The applied frequency resolution required acquiring a rather large amount of data and a relatively long measurement time to calculate one FFT (t = 1 / df = 1 / 0,305 Hz = 3,28 sec). As the massive steel structure has low damping, the ringing tone after each hammer tap lasted for quite a few seconds before fading out. So, leaving enough time between the hammer hits was also important.

With each test hammer hit - shown above in green - the vibration sensor (below, blue) registered a long ringing time since the massive metal structure has very low damping.
Figure 3. With each test hammer hit - shown above in green - the vibration sensor (below, blue) registered a long ringing time since the massive metal structure has very low damping.

The geometry model

In the software’s Modal Geometry Editor, we simplified the bucket to a 2D shape with eight hit points aligned on the upper edge. For proper visualization and shading of the movement, we connected these dots by lines, using a few three-point shapes in between.

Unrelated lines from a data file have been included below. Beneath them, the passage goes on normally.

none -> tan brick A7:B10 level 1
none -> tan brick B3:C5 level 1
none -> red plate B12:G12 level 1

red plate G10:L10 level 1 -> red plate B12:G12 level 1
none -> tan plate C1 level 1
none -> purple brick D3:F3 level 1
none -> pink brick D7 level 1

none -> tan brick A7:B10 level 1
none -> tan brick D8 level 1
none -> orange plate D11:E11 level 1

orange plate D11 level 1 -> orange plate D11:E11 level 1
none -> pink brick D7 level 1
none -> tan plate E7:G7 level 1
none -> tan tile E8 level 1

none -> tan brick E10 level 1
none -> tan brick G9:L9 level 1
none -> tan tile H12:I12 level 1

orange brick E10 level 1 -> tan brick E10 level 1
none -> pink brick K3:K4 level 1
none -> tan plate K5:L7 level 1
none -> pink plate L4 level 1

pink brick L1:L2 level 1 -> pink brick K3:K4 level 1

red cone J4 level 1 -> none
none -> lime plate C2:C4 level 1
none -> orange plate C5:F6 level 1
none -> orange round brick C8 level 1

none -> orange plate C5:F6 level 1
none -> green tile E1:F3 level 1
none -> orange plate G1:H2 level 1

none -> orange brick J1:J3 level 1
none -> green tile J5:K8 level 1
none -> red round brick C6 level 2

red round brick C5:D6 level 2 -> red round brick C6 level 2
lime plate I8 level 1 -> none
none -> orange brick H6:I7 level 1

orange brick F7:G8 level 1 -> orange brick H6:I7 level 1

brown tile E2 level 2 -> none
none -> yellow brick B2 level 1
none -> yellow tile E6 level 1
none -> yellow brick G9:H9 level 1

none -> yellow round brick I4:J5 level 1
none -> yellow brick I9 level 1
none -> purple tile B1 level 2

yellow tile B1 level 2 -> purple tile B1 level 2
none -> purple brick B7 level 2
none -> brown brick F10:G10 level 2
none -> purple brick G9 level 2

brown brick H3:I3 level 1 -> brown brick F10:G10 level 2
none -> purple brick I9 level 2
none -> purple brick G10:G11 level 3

The shape of the turbine bucket
Figure 4a. The shape of the turbine bucket

the 2D software model of the simplified upper-edge surface
Figure 4b: The 2D software model of the simplified upper-edge surface.

The accelerometer was mounted in point no. 8 while we moved the hammer taps through points 1 to 8. We did three hammer taps at each measurement point to obtain a valid average result. And for each bucket, we created a new data file.

The modal hammer has an integrated force sensor, which measures the excitation over a wide frequency range
Figure 5. The modal hammer has an integrated force sensor, which measures the excitation over a wide frequency range

Measurement screen

The display in figure 6 is auto-generated by default immediately when the measurement starts. The measurement screen allows online validation of the excitation and response signals in the time- and frequency-domain - to quickly identify double hits and repeat and to see the transfer function and coherence.

The software marks the currently measured point in red. The geometry is rotatable in 3D with the mouse, and multiple visualization options, such as top, side, orthogonal view, and undeformed background shape, are available.

Auto-generated screen for a quick guided operation
Figure 6. Auto-generated screen for a quick guided operation.

Modal analysis

Measurements completed, we switched to the predefined “Modal test - Analysis” screen to study all the transfer functions - the amplitudes and the phases in a Bode plot. When the phase is turning 180 degrees and the amplitude is at max, this indicates a resonance.

Frequency and damping

The spectrum showed a lot of resonances in a narrow band - in figure 7, we have zoomed in from 750 to 800 Hz. At this time, we were mainly interested in our first mode at around 780 Hz. In this case, the linear y-axis scaling is easier for finding the dominant peak.

The modal circle provided the option to have more accurate results from our experimental modal test. It interpolates between the FFT lines. The structure animation below nicely shows the first mode shape - up/down movement of the bucket and undeformed structure in light-gray color. Notice the low damping factor due to the massive steel structure.

An already prepared screen for quick data validation
Figure 7. An already prepared screen for quick data validation.

Conclusion

The measurement on all 23 buckets showed an average resonance frequency of 782,5 ± 3,9 Hz. The TIWAG engineers evaluated this as acceptable - the new turbine design to be operationally safe. The complete measurement process, including making the setup, lasted only around 2 hours, and TIWAG is looking forward to using this simple solution in daily business.

“Our vehicle trunk was always stocked up with equipment and cables when using the previous measurement system,” the head of the TIWAG testing department states. “The Dewesoft system is a much more compact and robust solution. And we now finish testing in a shorter time - and with lots of pleasure!”